I just read
this piece by Walden Bello, senior analyst at Global South, in the New York
Indypendent yesterday. I'll mention in passing that I specifically avoided disturbing news stories while on my writing retreat in Florida. So for almost three months I didn't read any stuff like this. And then, a jump head-first into ice water. Bello is one of the people that comes out of the global justice movement whose politics I most admire and trust. So to see him making this argument is disturbing.
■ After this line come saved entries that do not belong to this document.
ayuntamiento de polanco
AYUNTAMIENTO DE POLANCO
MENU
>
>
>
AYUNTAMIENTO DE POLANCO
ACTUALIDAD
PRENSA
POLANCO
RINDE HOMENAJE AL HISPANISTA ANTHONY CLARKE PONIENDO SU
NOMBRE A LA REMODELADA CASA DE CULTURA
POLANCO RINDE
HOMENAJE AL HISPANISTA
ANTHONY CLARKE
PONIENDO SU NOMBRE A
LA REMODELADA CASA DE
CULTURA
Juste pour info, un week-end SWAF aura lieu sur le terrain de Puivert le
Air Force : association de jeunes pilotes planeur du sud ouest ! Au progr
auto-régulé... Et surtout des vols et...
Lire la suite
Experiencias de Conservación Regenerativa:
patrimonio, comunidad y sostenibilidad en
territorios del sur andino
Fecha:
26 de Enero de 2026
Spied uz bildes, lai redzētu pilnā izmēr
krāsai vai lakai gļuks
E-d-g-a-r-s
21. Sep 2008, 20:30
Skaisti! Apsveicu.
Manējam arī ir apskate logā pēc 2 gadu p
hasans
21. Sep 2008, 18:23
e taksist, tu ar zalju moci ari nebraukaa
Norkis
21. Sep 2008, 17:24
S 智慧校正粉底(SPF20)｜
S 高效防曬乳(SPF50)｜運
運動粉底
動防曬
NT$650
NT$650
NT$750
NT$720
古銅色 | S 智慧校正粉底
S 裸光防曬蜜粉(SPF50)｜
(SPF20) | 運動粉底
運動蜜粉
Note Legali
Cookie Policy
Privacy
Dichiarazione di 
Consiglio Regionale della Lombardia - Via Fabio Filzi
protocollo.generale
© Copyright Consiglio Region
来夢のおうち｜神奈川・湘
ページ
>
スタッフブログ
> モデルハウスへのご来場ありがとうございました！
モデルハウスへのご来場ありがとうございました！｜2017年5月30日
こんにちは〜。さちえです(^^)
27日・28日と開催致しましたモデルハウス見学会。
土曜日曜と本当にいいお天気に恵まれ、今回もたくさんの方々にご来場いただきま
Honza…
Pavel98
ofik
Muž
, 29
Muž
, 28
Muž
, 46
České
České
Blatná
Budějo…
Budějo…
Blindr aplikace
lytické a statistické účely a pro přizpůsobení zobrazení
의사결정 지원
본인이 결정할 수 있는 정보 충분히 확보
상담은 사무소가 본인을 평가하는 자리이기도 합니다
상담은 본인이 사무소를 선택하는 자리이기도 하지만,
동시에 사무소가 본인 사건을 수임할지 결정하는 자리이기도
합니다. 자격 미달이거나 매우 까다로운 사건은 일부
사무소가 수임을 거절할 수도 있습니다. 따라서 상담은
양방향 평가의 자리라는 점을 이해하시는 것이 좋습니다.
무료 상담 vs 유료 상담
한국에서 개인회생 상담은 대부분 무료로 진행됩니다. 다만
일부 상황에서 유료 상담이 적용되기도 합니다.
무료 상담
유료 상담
Essentially, the logic here is that Asian economic growth has led to deepening inequality, but rising consumer power even among the poor created a situation in which political confrontation did not swing out of control. But now, with a weakening consumer base around the world, workers in Asia, especially China, Indonesia, and South Korea, are being laid off by the tens of millions:
In China, about 20 million workers have lost their jobs in the last few months, many of them heading back to the countryside, where they will find little work. The authorities are rightly worried that what they label "mass group incidents," which have been increasing in the last decade, might spin out of control. With the safety valve of foreign demand for Indonesian and Filipino workers shut off, hundreds of thousands of workers are returning home to few jobs and dying farms. Suffering is likely to be accompanied by rising protest, as it already has in Vietnam, where strikes are spreading like wildfire. Korea, with its tradition of militant labor and peasant protest, is a ticking time bomb. Indeed, East Asia may be entering a period of radical protest and social revolution that went out of style when export-oriented industrialization became the fashion three decades ago.
All of this will reverberate here, of course. We may be in for the ride of our lives.